In Austria, St. Stephen's Cathedral in Vienna on 10-cent coins

St. Stephen's Cathedral in Vienna has been engraved on a billion 10-cent coins. Gothic in style, the building is characterized by its roof, covered in glazed tiles arranged in diagonal linear patterns. On the roof of the eastern part, one can see a gigantic two-headed eagle, the emblem of the Austro-Hungarian Empire.

In Spain, the Church of Santiago of Compostela on 5-cent coins

Santiago of Compostela is the oldest European pilgrimage destination, the millennial path of Europe. The church of Santiago de Compostela was struck on no less than 4 billion 5-cent coins. It's dedicated to the Apostle James the Greater, son of Zebedee, patron saint of Spain.
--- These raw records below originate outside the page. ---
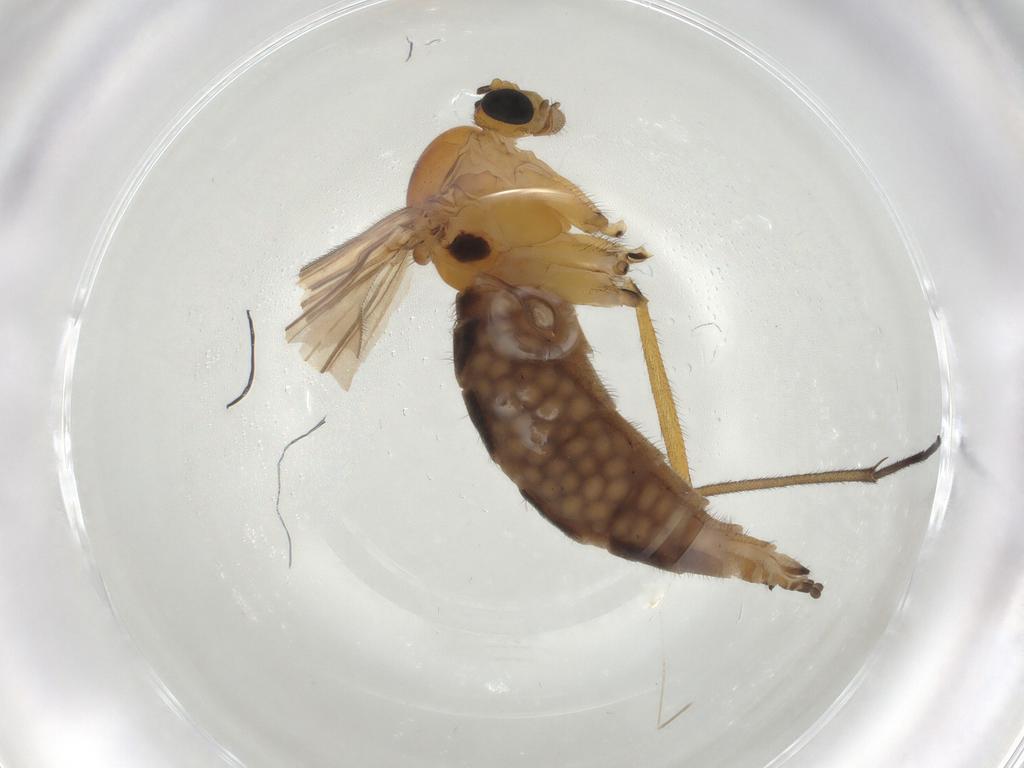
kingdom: Animalia
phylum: Arthropoda
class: Insecta
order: Diptera
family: Sciaridae
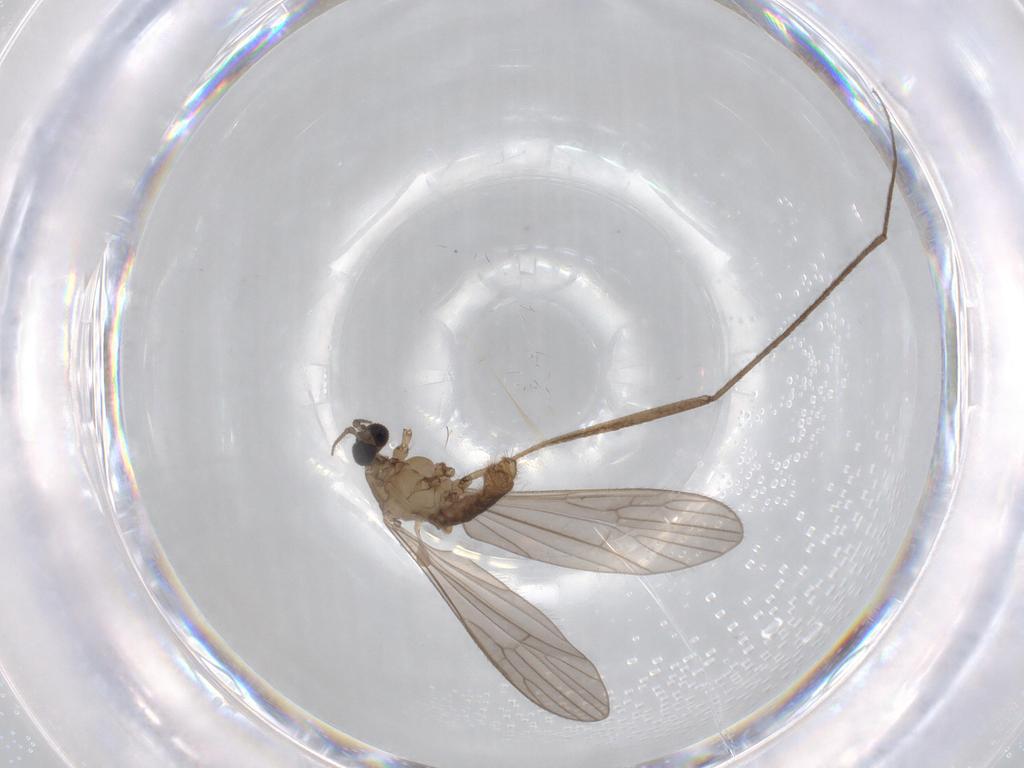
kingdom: Animalia
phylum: Arthropoda
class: Insecta
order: Diptera
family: Chironomidae
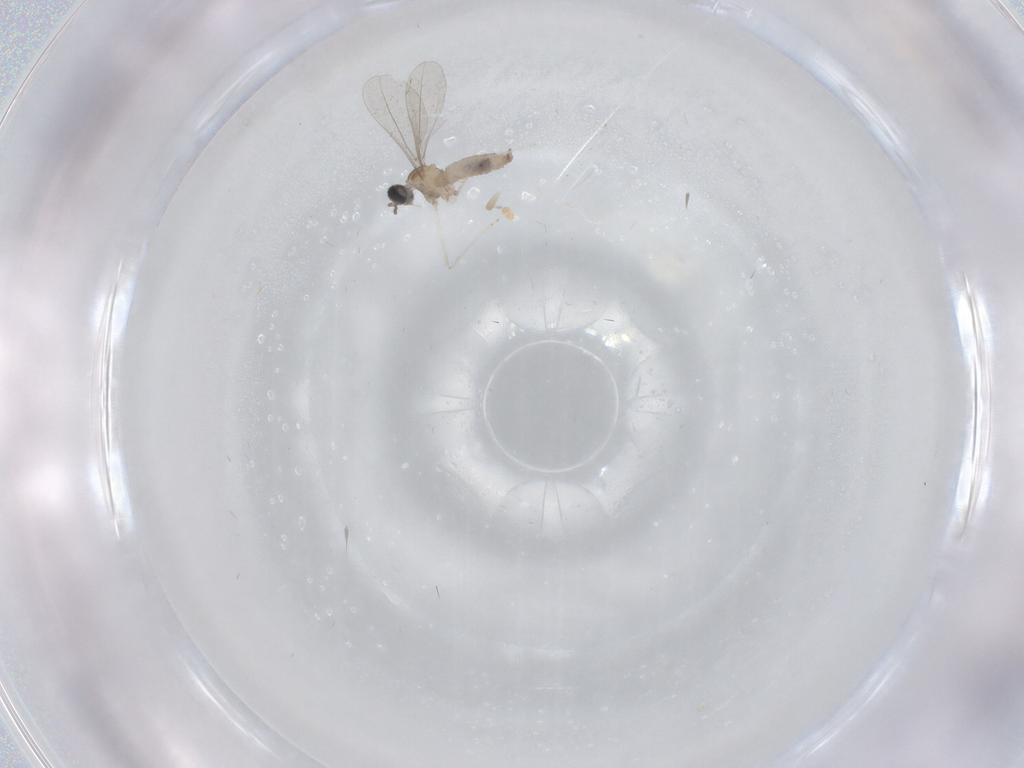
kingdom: Animalia
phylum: Arthropoda
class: Insecta
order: Diptera
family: Cecidomyiidae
Legend has it that after his beheading, his followers took away his body and launched it on a ship that eventually landed in Galicia, near the site where the Church of St. James was built.
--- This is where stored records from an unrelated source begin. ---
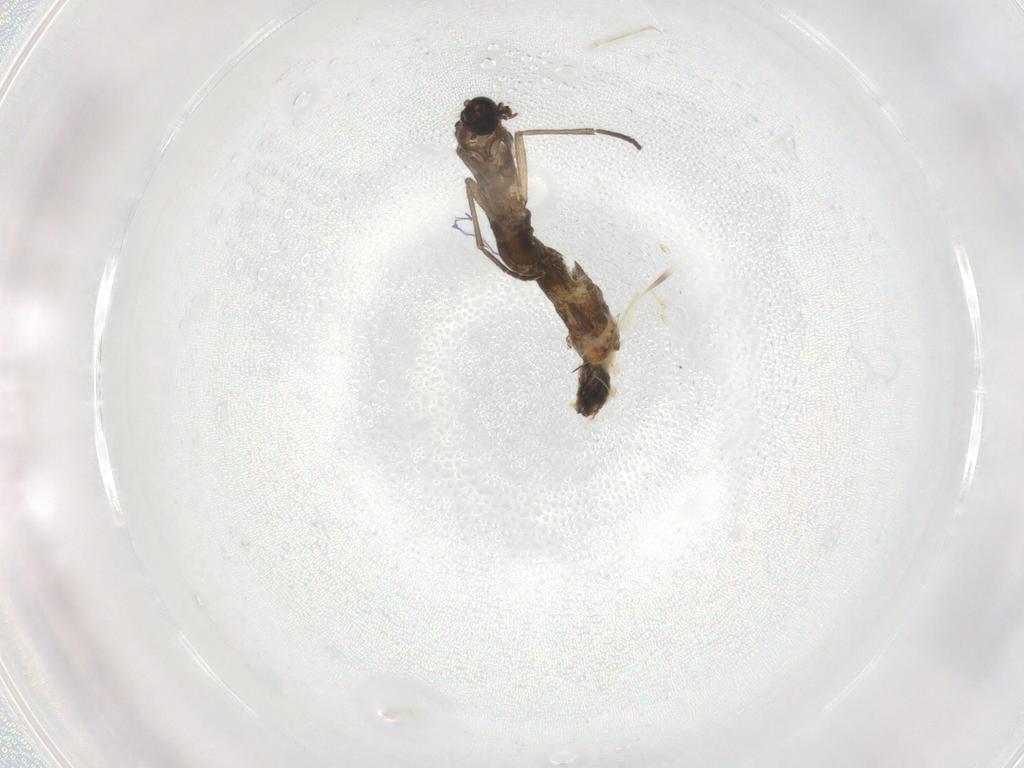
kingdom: Animalia
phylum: Arthropoda
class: Insecta
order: Diptera
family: Sciaridae
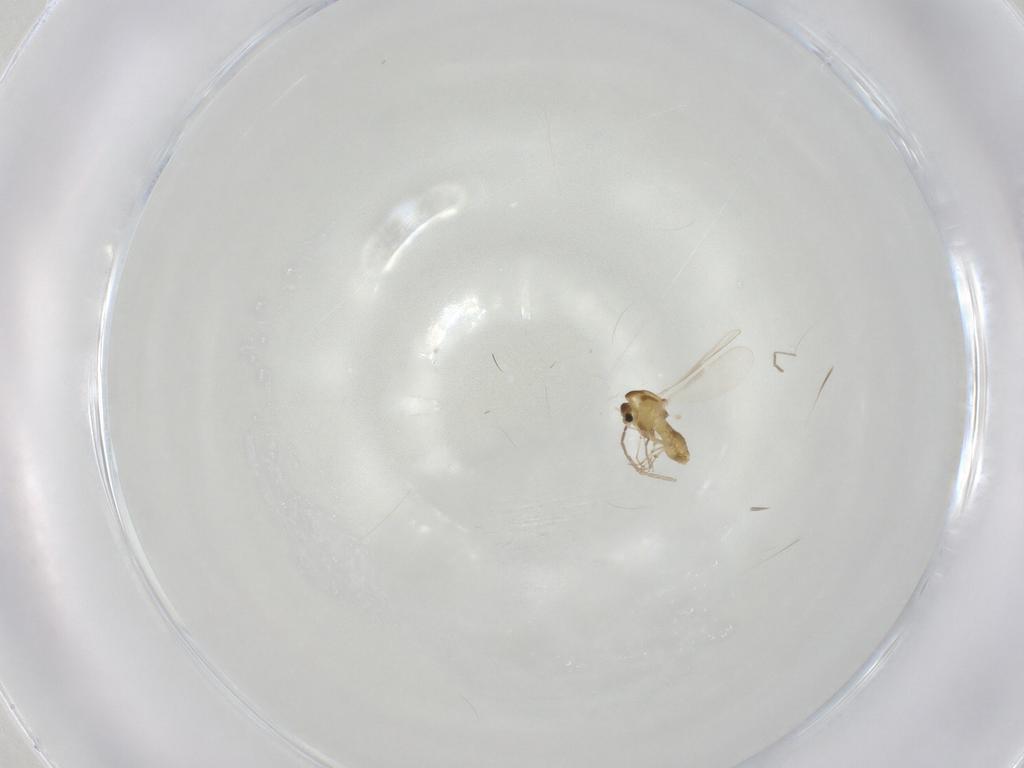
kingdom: Animalia
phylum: Arthropoda
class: Insecta
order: Diptera
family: Chironomidae
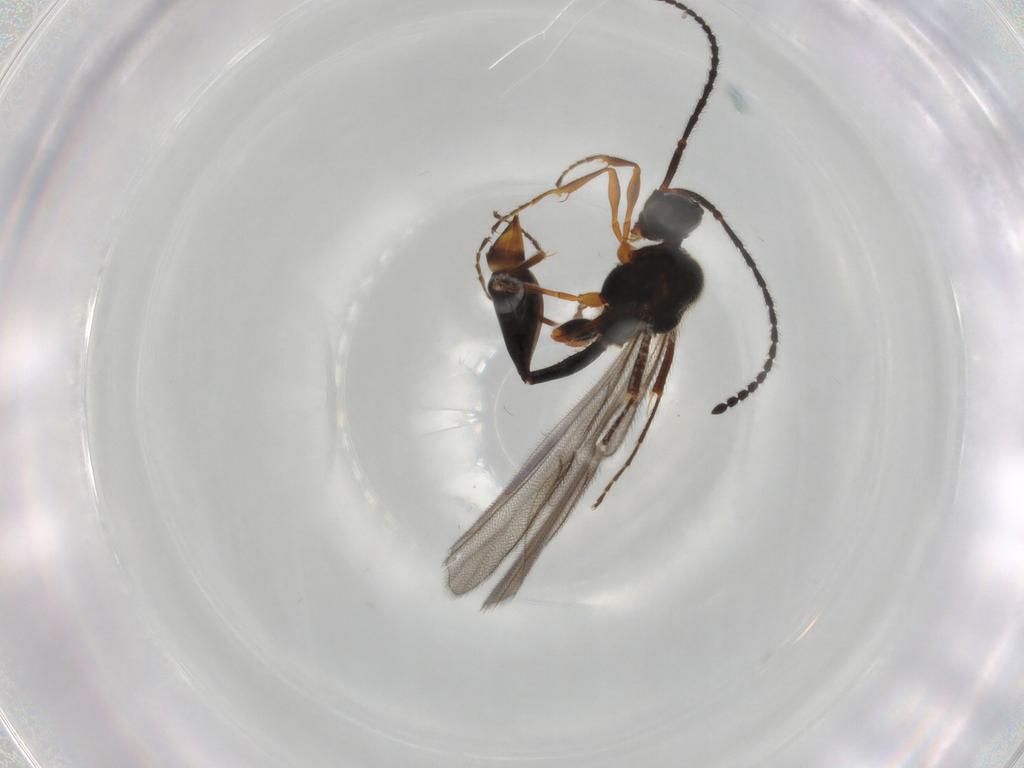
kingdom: Animalia
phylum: Arthropoda
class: Insecta
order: Hymenoptera
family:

In Portugal, a cross on 5-cent coins

Portugal decided to engrave the seal of King Alfonso I on its coins. On the 5-cent coin, the image is composed of a cross and the word "Portugal." It is surrounded at the top by seven castles, and at the bottom by five escutcheons each containing 5 circles.

In Germany, the St. Michael's Church in Hamburg on 2-euro coins

In 2008, the Church of St. Michael in Hamburg was engraved on 30 million 2-euro coins. It’s one of the most famous churches in the city. It was built in honor of St. Michael the Archangel, represented on the door of the building slaying the Devil.

In Spain, the cathedral of Burgos on 2-euro coins

In 2012, one of the most beautiful cathedrals of Spain was struck on 8 million 2-euro coins. The cathedral has been listed as a World Heritage Site since 1984 and is considered one of the most beautiful works of Gothic art.


In Germany, the monastery of Maulbronn on 2-euro coins

In 2013, the monastery was engraved on 30 million 2-euro coins. Located in Baden Württemberg, Maulbronn Monastery is the most complete and best preserved monastery complex north of the Alps. It has been a UNESCO World Heritage Site since 1993.

In France, Abbé Pierre on 2-euro coin

In 2012, on the occasion of the centenary of the birth of Abbé Pierre, France published a million 2-euro coins bearing the effigy of the founder of the Emmaus movement.

In Monaco, Friars Minor on the 5-cent coin

The principality has engraved its coat of arms on the 5-cent coins. The coat of arms is held by two bearded Franciscans (Friars Minor), each carrying a raised sword. The coat of arms symbolizes the conquest of Monaco in 1297 by François Grimaldi and his companions disguised as monks. The motto of Monaco is that of the Grimaldi family: "Deo Juvante," "With the help of God."


In the state of San Marino, the portrait of St. Marinus of Rimini on the 20-cent coins

The coin shows a portrait of San Marino, based on a painting by Guercino (17th century). At the time of the persecutions ordered by the emperor Diocletian, Marino, attracted to Mount Titano, which he saw from Rimini, took refuge on the summit to become a hermit. The mountain was offered to him by a princess whose children he had healed. He is considered the founder of the micro state of San Marino.